Aim. Pull out every line in the entries below that contains the string "size", copying each one in full.

(Saved data entries)
# # # # #

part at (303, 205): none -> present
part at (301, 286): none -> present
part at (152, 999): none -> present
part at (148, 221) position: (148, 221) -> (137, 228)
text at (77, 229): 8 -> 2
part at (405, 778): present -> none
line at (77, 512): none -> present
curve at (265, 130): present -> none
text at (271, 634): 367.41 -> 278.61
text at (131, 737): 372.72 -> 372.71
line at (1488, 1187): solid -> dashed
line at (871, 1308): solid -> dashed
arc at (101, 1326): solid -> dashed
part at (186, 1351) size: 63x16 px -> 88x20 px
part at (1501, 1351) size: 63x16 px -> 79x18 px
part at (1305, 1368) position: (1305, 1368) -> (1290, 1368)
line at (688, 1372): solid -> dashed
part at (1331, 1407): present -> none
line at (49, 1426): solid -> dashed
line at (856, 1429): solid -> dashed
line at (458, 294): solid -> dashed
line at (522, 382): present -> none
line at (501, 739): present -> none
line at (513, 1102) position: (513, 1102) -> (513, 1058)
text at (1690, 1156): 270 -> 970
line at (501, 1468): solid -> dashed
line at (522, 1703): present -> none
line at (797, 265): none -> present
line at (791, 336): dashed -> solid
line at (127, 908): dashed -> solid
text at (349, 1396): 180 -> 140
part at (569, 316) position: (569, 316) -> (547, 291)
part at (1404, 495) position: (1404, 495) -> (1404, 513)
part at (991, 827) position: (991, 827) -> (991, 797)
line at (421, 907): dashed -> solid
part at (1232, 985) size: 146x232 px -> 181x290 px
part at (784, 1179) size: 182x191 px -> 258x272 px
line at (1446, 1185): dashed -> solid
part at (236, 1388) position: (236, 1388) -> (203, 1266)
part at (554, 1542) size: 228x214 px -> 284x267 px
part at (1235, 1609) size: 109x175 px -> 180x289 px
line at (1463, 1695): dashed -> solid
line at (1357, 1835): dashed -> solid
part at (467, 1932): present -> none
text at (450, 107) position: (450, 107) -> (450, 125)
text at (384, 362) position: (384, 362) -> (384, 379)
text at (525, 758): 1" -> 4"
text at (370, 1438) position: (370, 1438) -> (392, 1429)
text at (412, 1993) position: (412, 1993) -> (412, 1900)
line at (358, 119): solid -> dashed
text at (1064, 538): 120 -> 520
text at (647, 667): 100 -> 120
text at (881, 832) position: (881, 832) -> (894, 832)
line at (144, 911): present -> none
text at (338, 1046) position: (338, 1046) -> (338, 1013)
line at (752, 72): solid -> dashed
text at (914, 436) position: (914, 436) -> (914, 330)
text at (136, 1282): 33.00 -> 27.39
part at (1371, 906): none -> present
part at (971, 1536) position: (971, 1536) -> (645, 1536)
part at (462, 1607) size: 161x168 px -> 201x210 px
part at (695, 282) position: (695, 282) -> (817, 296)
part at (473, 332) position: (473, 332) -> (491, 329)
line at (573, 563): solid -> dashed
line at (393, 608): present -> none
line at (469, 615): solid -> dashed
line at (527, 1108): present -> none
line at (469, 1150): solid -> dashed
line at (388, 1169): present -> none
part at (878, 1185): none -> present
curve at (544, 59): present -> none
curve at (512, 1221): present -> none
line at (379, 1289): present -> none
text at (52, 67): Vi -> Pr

# # # # #

Output.
part at (186, 1351) size: 63x16 px -> 88x20 px
part at (1501, 1351) size: 63x16 px -> 79x18 px
part at (1232, 985) size: 146x232 px -> 181x290 px
part at (784, 1179) size: 182x191 px -> 258x272 px
part at (554, 1542) size: 228x214 px -> 284x267 px
part at (1235, 1609) size: 109x175 px -> 180x289 px
part at (462, 1607) size: 161x168 px -> 201x210 px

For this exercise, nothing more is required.